A sete chaves
Na quarta-feira, o STF vai se dedicar novamente ao exame da Ação de Descumprimento de Preceito Federal, a ADPF 403/SE. A sua origem foi a suspensão da operação do WhatsApp por uma decisão de um juiz de Sergipe, por não ter recebido informações que esperava num caso sob investigação.
Parte do argumento usado valia-se também de uma leitura do Artigo 12 do Marco Civil. Segundo essa leitura, haveria previsão legal para a ação… O Art. 12 do Marco Civil é parte da Secção II, “Da Proteção aos Registros, aos Dados Pessoais e às Comunicações Privadas”, que trata da privacidade de usuários na internet, da limitada coleta de dados sobre conexão e serviços, e do sigilo desses dados, que só podem ser repassados por ordem judicial (Art. 11). As penas previstas no Art. 12 incluem “a suspensão temporária das atividades que envolvam os atos previstos no Art. 11”, mas estão associadas a descumprimento do Artigo 11 anterior. Ao menos a um leigo como eu, parece claro que pena de suspensão de atividades visa a coibir abusos na coleta ou armazenamento de dados pessoais. Por sorte, com a Lei Geral de Proteção de Dados teremos em breve um espectro melhor de cobertura.

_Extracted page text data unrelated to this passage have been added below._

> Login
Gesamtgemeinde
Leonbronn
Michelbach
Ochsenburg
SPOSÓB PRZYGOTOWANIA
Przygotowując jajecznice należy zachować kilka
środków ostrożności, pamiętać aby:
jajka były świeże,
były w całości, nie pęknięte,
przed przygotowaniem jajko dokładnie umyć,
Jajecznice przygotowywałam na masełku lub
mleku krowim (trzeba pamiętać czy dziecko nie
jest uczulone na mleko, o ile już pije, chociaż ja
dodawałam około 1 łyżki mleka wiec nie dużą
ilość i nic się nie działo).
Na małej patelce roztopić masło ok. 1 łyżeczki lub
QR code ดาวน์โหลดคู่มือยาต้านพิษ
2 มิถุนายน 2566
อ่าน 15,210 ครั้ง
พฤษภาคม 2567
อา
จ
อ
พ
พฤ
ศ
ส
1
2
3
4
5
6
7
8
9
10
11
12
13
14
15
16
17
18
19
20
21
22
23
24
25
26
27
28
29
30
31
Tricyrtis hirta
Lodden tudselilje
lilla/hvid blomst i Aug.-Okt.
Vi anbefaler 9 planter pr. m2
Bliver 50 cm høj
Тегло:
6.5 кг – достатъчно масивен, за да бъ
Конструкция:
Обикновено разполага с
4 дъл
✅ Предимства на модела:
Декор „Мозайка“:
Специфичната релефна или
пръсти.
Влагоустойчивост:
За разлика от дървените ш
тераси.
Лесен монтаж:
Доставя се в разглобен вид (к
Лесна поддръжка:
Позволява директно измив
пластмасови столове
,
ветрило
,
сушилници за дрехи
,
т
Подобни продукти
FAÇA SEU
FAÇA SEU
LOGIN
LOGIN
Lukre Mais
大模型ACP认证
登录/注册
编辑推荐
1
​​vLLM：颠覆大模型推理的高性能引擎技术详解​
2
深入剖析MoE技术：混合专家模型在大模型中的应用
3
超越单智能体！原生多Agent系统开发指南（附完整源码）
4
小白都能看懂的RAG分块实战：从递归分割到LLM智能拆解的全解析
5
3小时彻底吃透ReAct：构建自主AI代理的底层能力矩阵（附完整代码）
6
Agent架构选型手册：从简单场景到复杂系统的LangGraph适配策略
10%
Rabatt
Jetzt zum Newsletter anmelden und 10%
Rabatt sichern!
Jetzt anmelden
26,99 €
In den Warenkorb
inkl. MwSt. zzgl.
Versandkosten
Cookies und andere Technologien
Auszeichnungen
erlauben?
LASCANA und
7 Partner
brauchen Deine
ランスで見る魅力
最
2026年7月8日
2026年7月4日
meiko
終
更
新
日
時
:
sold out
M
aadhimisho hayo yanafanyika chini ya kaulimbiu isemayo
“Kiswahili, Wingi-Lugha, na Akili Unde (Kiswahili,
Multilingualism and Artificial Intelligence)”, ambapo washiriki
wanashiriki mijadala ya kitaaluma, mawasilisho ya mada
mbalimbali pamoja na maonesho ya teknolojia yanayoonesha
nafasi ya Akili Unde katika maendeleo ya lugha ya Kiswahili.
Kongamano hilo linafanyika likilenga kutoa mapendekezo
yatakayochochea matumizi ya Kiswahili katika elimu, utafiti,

O ponto específico levantado na discussão da ADPF 403 prende-se a outro tema, não menos relevante: o tratamento da criptografia. Em audiência pública de 2018 sobre essa mesma ADPF, buscava-se discutir a existência de formas de neutralizar o uso de criptografia forte. Parece-me crítico reafirmar aqui a importância de se proteger o uso de criptografia forte, implementada fim a fim. Numa conversa entre duas pessoas quaisquer, elas devem ter o direito de usar a linguagem que escolherem, mesmo que cifrada. Na hipótese de uma interceptação autorizada daquela conversa, caberá ao interceptador tentar decodificar o que foi dito. Querer ter à mão uma “chavemestra” que possa abrir o conteúdo da conversa aos que obtiveram o direito ao “grampo” pode criar ameaça fatal à privacidade dos indivíduos. Pior ainda seria tentar tornar o uso da criptografia ilegal. Zimmermann, conhecido especialista da área, cunhou:
“Tornar ilegal a busca de privacidade fará com que só os foras da lei tenham privacidade”.

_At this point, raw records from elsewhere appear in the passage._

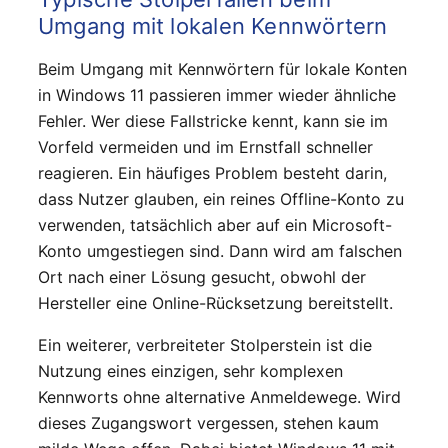
Umgang mit lokalen Kennwörtern
Beim Umgang mit Kennwörtern für lokale Konten
in Windows 11 passieren immer wieder ähnliche
Fehler. Wer diese Fallstricke kennt, kann sie im
Vorfeld vermeiden und im Ernstfall schneller
reagieren. Ein häufiges Problem besteht darin,
dass Nutzer glauben, ein reines Offline-Konto zu
verwenden, tatsächlich aber auf ein Microsoft-
Konto umgestiegen sind. Dann wird am falschen
Ort nach einer Lösung gesucht, obwohl der
Hersteller eine Online-Rücksetzung bereitstellt.
Ein weiterer, verbreiteter Stolperstein ist die
Nutzung eines einzigen, sehr komplexen
Kennworts ohne alternative Anmeldewege. Wird
dieses Zugangswort vergessen, stehen kaum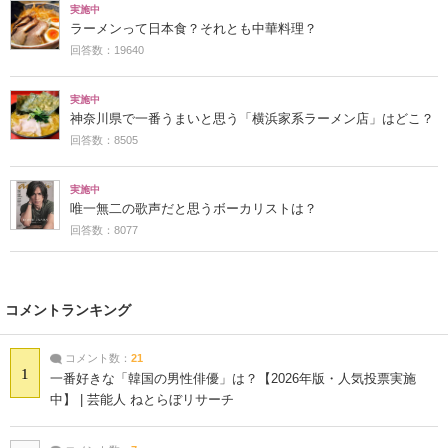
実施中
ラーメンって日本食？それとも中華料理？
回答数：19640
実施中
神奈川県で一番うまいと思う「横浜家系ラーメン店」はどこ？
回答数：8505
実施中
唯一無二の歌声だと思うボーカリストは？
回答数：8077
コメントランキング
コメント数：
21
1
一番好きな「韓国の男性俳優」は？【2026年版・人気投票実施
中】 | 芸能人 ねとらぼリサーチ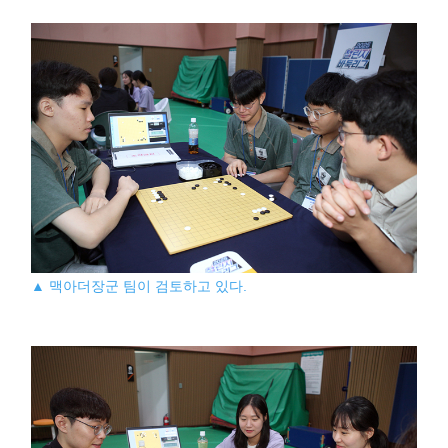
▲ 맥아더장군 팀이 검토하고 있다.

Já houve tempos em que criptografia forte era apanágio de órgãos de Estado. Com o aumento de poder da computação e com o desenvolvimento da ferramenta, hoje há soluções fáceis e sem custo, que implementam criptografia forte. Claro que não há nada que, com esforço e tempo adequados, não consiga ser quebrado – e mais ainda com nascentes tecnologias, como a computação quântica –, mas esse é um jogo usual de força e da contrainteligência. Não faz sentido buscar limitar o uso de criptografia forte, ou minála exigindo a introdução de uma “porta dos fundos”, ou de algum tipo de gazua que pode acabar por cair em mãos erradas. Já os que agem nas sombras seguirão imunes.
Sabemos que segurança e privacidade são aliadas, não competidoras. Não é uma escolha a fazer: tendo nossa privacidade, estaremos mais seguros. Bruce Schneier, especialista em segurança, definiu bem esse falso dilema: “Liberdade requer segurança sem intrusão, ou seja, segurança com privacidade”. Que a ADPF 403 tenha uma sábia conclusão!